» **GIVEN TEXT**:
Monte Carlo Methods in Practice

Monte Carlo Methods

Reading time: 15 mins.

This lesson is complementary to the previous lesson 16\. The lesson Mathematical Foundations of Monte Carlo Methods is more about the concepts upon which Monte Carlo methods are built. In this lesson, we will talk about the methods themselves, and provide some practical examples.

Monte Carlo Methods: I Am Feeling (Un-)Lucky!

In rendering, the term Monte Carlo (often abbreviated as MC) is often used, read, or heard. But what does it mean? Now that you spent a fair amount of time reviewing the concept of statistics and probabilities, you will realize (it might come as a deception to certain) that what it refers to, is an incredibly simple idea. However simple, it is powerful and has some interesting properties that make it very attractive for solving various problems. In short, Monte Carlo methods refer to a series of statistical methods essentially used to find solutions to things such as computing the expected values of a function or integrating functions that can't be integrated analytically because they don't have a closed-form solution for example (see also the lesson The Mathematics of Shading). What we mean by statistical methods is that they use sampling techniques similar to those we studied in great detail in the last chapters to compute these solutions. Why do we say Monte Carlo methods? Simply because the same principle can be used to solve different problems and each one of these problems is associated with a different technique or algorithm. What all these algorithms have in common is their use of random (or stochastic) sampling. As described by Russian mathematician Sobol:

The Monte Carlo method is a numerical method of solving mathematical problems by random sampling (or by the simulation of random variables).

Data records
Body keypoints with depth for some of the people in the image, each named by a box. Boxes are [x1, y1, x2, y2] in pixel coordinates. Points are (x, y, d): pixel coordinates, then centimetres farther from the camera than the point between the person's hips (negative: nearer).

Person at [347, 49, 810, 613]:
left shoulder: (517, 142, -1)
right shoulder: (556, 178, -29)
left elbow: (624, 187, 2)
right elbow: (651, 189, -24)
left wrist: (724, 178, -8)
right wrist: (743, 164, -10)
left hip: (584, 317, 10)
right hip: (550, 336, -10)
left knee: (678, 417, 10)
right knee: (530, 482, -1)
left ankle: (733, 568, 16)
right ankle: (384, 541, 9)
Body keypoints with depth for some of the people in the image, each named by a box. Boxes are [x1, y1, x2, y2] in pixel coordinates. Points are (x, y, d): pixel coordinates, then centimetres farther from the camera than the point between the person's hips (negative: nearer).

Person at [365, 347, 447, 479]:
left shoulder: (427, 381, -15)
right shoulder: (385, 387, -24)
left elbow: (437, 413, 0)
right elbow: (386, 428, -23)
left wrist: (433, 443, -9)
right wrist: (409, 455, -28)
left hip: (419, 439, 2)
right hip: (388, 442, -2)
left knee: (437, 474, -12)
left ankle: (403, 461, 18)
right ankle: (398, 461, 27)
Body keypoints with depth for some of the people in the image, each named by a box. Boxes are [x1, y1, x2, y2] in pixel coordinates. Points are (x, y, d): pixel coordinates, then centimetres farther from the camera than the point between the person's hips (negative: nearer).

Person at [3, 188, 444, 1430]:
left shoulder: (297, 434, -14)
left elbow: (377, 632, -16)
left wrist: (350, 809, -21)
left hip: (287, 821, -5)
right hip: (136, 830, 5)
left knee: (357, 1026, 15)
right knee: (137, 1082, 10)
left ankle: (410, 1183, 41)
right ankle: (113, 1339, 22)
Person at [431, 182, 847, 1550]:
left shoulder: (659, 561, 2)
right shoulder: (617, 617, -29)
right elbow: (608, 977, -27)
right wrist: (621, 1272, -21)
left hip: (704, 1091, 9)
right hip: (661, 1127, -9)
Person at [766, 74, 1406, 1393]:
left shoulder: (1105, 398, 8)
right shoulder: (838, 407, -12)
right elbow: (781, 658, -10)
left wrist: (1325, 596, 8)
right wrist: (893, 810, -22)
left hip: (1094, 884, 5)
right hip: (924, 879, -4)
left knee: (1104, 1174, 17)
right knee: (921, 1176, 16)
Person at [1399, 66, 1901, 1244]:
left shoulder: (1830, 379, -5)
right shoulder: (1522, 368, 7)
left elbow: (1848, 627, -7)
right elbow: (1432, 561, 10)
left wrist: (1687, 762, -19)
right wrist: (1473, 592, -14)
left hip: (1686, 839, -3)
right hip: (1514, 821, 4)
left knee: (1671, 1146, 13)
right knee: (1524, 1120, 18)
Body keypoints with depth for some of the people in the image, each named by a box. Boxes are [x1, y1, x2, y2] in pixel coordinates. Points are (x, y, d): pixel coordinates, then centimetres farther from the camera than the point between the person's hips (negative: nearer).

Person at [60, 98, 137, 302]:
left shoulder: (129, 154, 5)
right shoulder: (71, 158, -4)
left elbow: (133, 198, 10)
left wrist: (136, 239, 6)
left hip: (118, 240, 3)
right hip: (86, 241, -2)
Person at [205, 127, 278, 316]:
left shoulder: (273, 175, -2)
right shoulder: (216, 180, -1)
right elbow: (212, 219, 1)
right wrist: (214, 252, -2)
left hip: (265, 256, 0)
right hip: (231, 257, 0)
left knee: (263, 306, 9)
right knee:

» **INSTRUCTIONS FOR THE TASK**: Write the next part of the lesson on Monte Carlo methods, picking up after its last sentence.

» **EXPECTED ANSWER**:
Monte Carlo (MC) methods all share the concept of using randomly drawn samples to compute a solution to a given problem. These problems generally come in two main categories:

Simulation: Monte Carlo or random sampling is used to run a simulation. If you want to compute the time it will take to go from point A to point B, given some conditions such as the chances that it will rain on your journey or that it will snow, the chances that there will be a traffic jam, that you will have to stop on your way to get some gas, etc. you can set these conditions at the start of your simulation and run the simulation 1,000 times to get an estimated time. As usual, the higher the number of runs or trials (here 1,000), the better your estimate.
Integration: this is a technique useful for mathematicians. In The Mathematics of Shading, we learned how to compute simple integrals using the Riemann sum technique. As simple as this can be, this approach can be quite computationally expensive as the dimension of the integral increases. MC integration though, while not having the greatest rate of convergence to the actual solution of the integral, can give us a way of getting a reasonably close result at a "cheaper" computational cost.

But let's rephrase this to emphasize something very important about this method (actually what's truly and fundamentally exciting and beautiful about it). If it is true that the more samples you use, the closer the MC method gets to the actual solution because we use random samples, an MC method can as well "just" randomly fall on the exact value by pure chance. In other words, on occasions, running a single MC simulation or integration will just give the right solution. However, on most occasions, it won't, but averaging these results will nevertheless converge to the exact solution anyway (we've learned about this and the Law of Large Numbers in Mathematical Foundations of Monte Carlo Methods).

For example, given some conditions about the weather and time of the week and day you will be traveling from A to B, our first simulation gives us the time of 1 hour and 32 minutes. Now let's say that none of the other 1,000,000,000,000 simulations we ran using the same conditions gave you that number, but when averaging their results though we get 1 hour and 32 minutes. In other words, your first simulation gave you what seems to be the actual solution to your problem (what you might expect the average of one trillion simulations to be pretty close to). Of course, you don't know that you get the right answer after only one trial, but this is one of the great characteristics of the method: with very few samples, sometimes, you may as well get the exact solution (or very close to it).

However in the strength of the MC methods also lies their main weakness. If by chance you sometimes get the right or close to the right solution with only a few samples, you may as well be unlucky at some other times and need a very large number of samples before getting close to the right answer. Generally, the rate of convergence of MC methods (the rate by which the MC methods converge to the right result as the number of samples increases) is pretty low (not to say poor). We will talk about this again further in this chapter. This is another important characteristic of the MC methods you need to remember.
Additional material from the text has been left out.